DATA Block Start
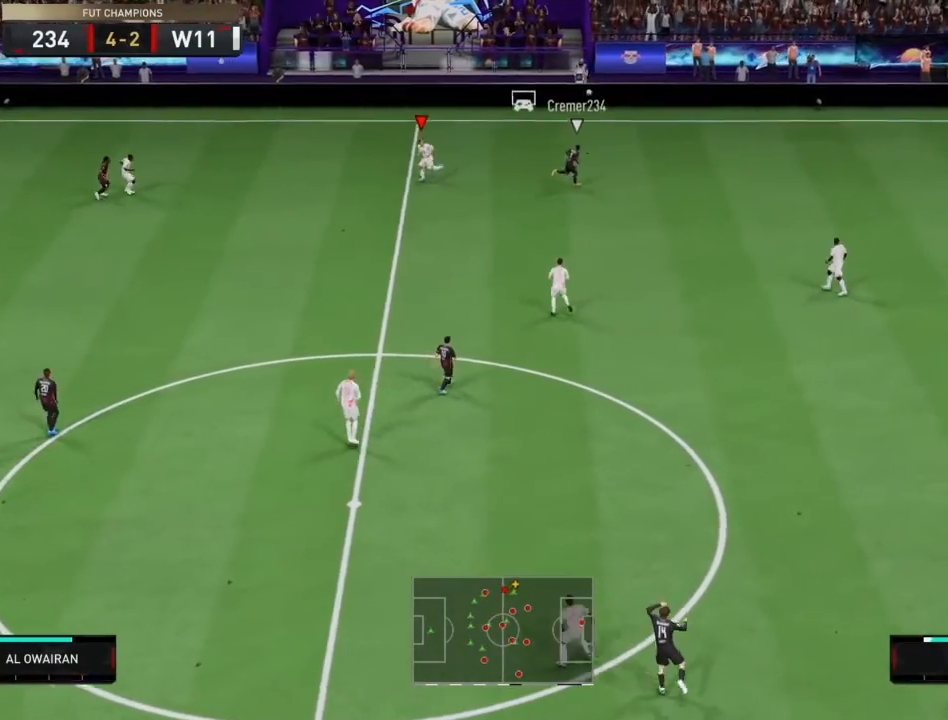
{"buttons": [], "left_stick": "center", "right_stick": "center", "events": [[33, "R2", "up"], [66, "left_stick", "center"], [133, "left_stick", "up"], [166, "R2", "down"], [500, "R2", "up"], [500, "left_stick", "center"]]}
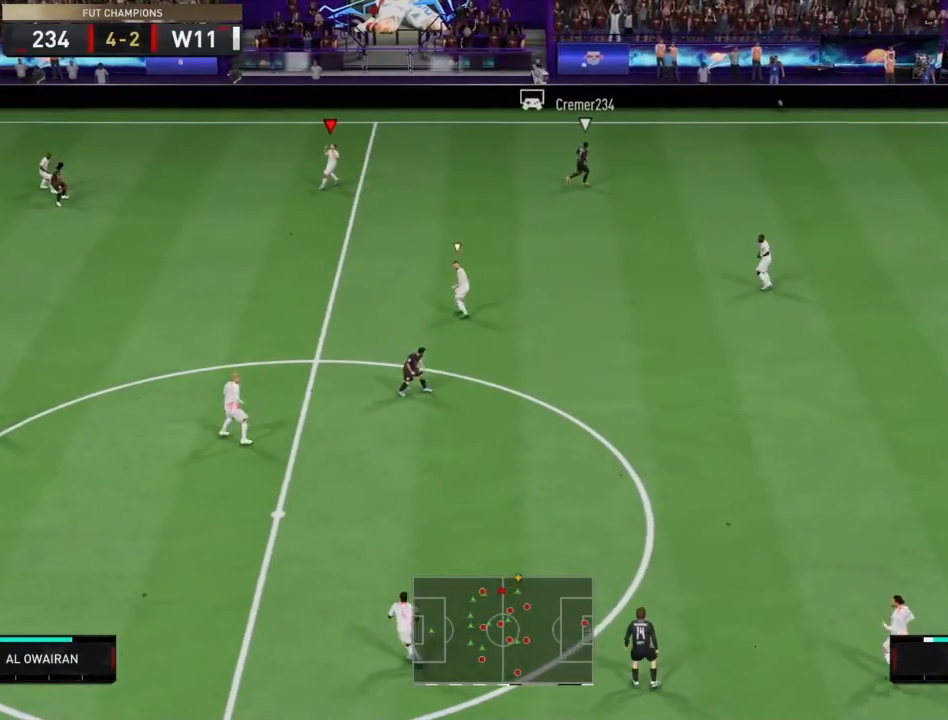
{"buttons": ["CROSS"], "left_stick": "center", "right_stick": "center", "events": [[167, "CROSS", "down"], [334, "CROSS", "up"], [434, "CROSS", "down"]]}
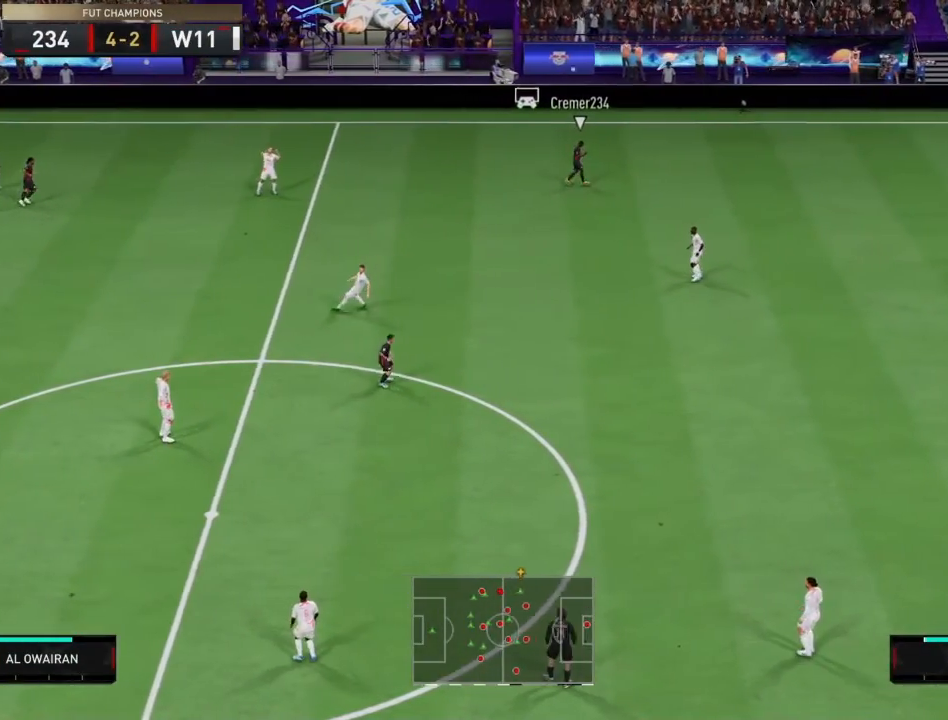
{"buttons": [], "left_stick": "center", "right_stick": "center", "events": [[100, "CROSS", "up"], [166, "CROSS", "down"], [300, "CROSS", "up"], [367, "CROSS", "down"], [500, "CROSS", "up"]]}
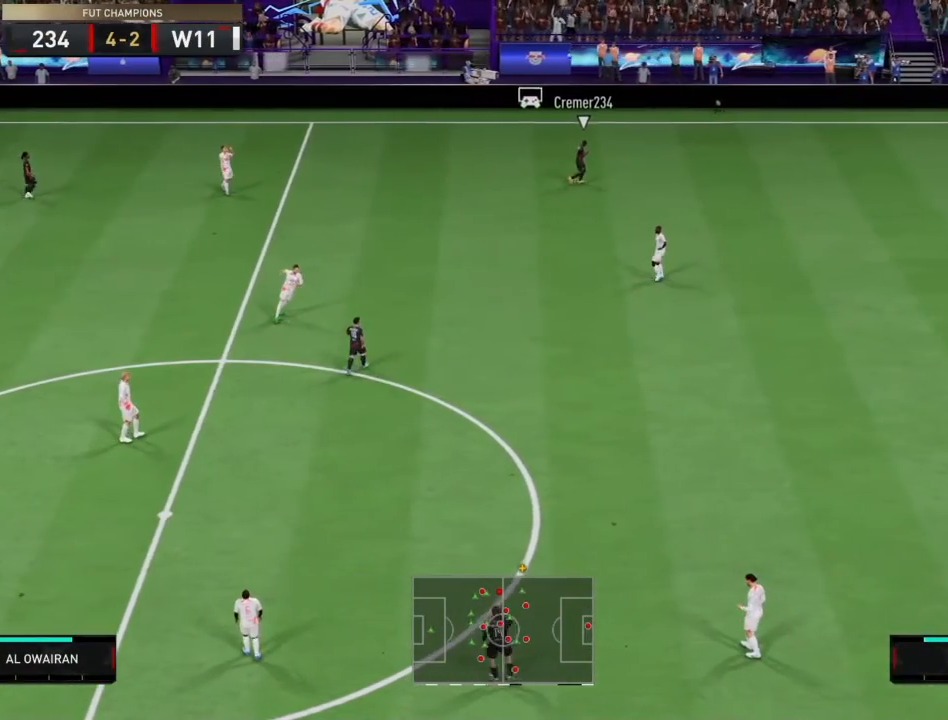
{"buttons": [], "left_stick": "center", "right_stick": "center", "events": [[67, "CROSS", "down"], [200, "CROSS", "up"]]}
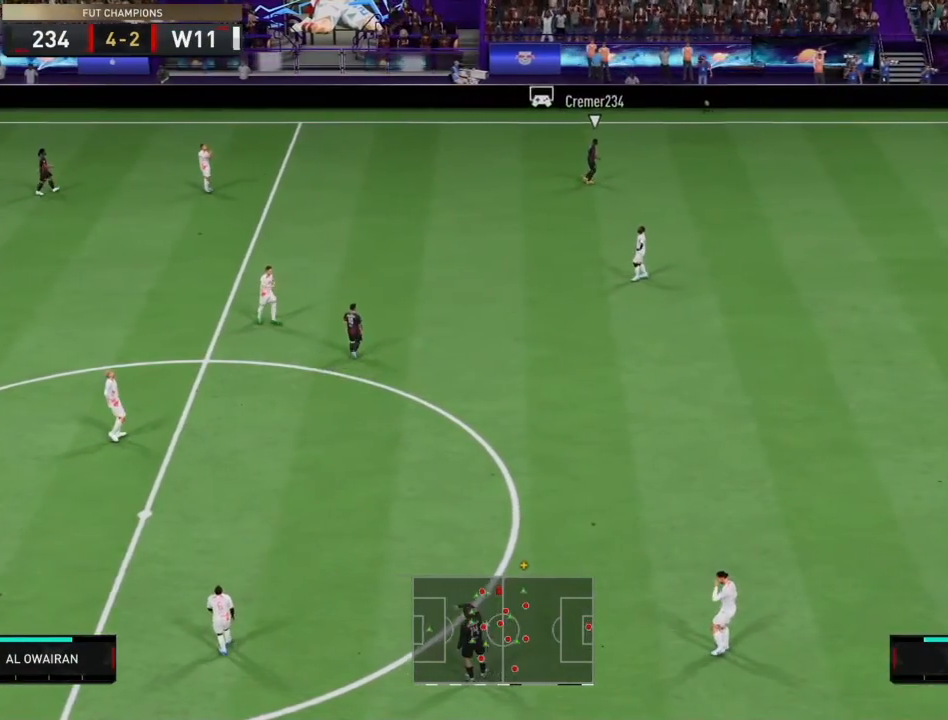
{"buttons": [], "left_stick": "center", "right_stick": "center", "events": [[33, "left_stick", "down"], [500, "left_stick", "center"]]}
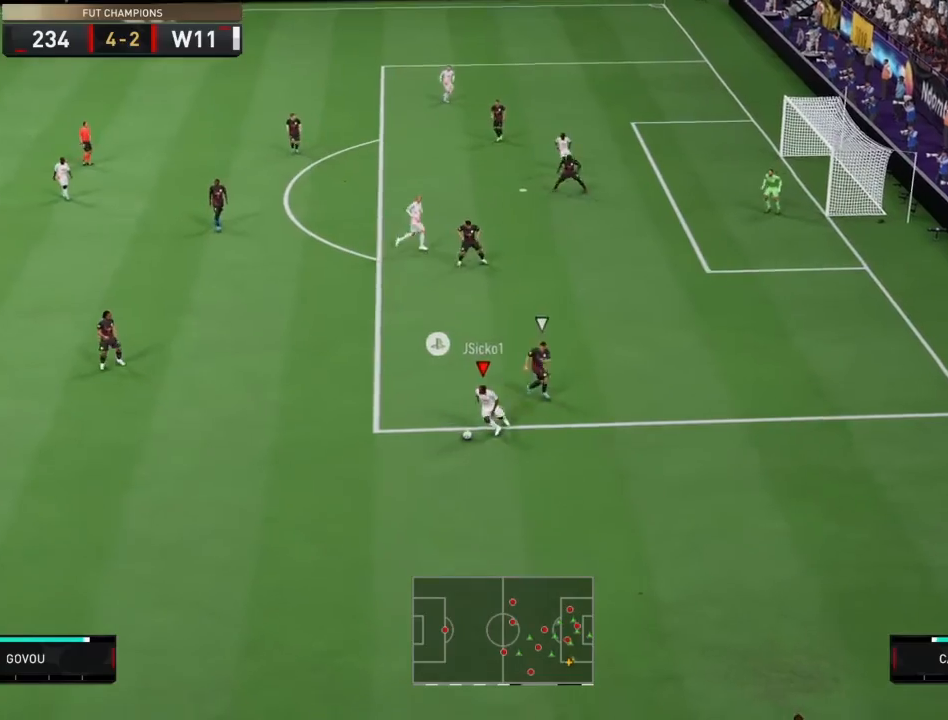
{"buttons": [], "left_stick": "up", "right_stick": "center", "events": [[134, "left_stick", "up"]]}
DATA Block End
* BRIEF: If a record holds a picture, drop the picture and return the rest of it exactly.

* SOLUTION TO THIS PROBLEM:
{"buttons": [], "left_stick": "center", "right_stick": "center", "events": [[33, "R2", "up"], [66, "left_stick", "center"], [133, "left_stick", "up"], [166, "R2", "down"], [500, "R2", "up"], [500, "left_stick", "center"]]}
{"buttons": ["CROSS"], "left_stick": "center", "right_stick": "center", "events": [[167, "CROSS", "down"], [334, "CROSS", "up"], [434, "CROSS", "down"]]}
{"buttons": [], "left_stick": "center", "right_stick": "center", "events": [[100, "CROSS", "up"], [166, "CROSS", "down"], [300, "CROSS", "up"], [367, "CROSS", "down"], [500, "CROSS", "up"]]}
{"buttons": [], "left_stick": "center", "right_stick": "center", "events": [[67, "CROSS", "down"], [200, "CROSS", "up"]]}
{"buttons": [], "left_stick": "center", "right_stick": "center", "events": [[33, "left_stick", "down"], [500, "left_stick", "center"]]}
{"buttons": [], "left_stick": "up", "right_stick": "center", "events": [[134, "left_stick", "up"]]}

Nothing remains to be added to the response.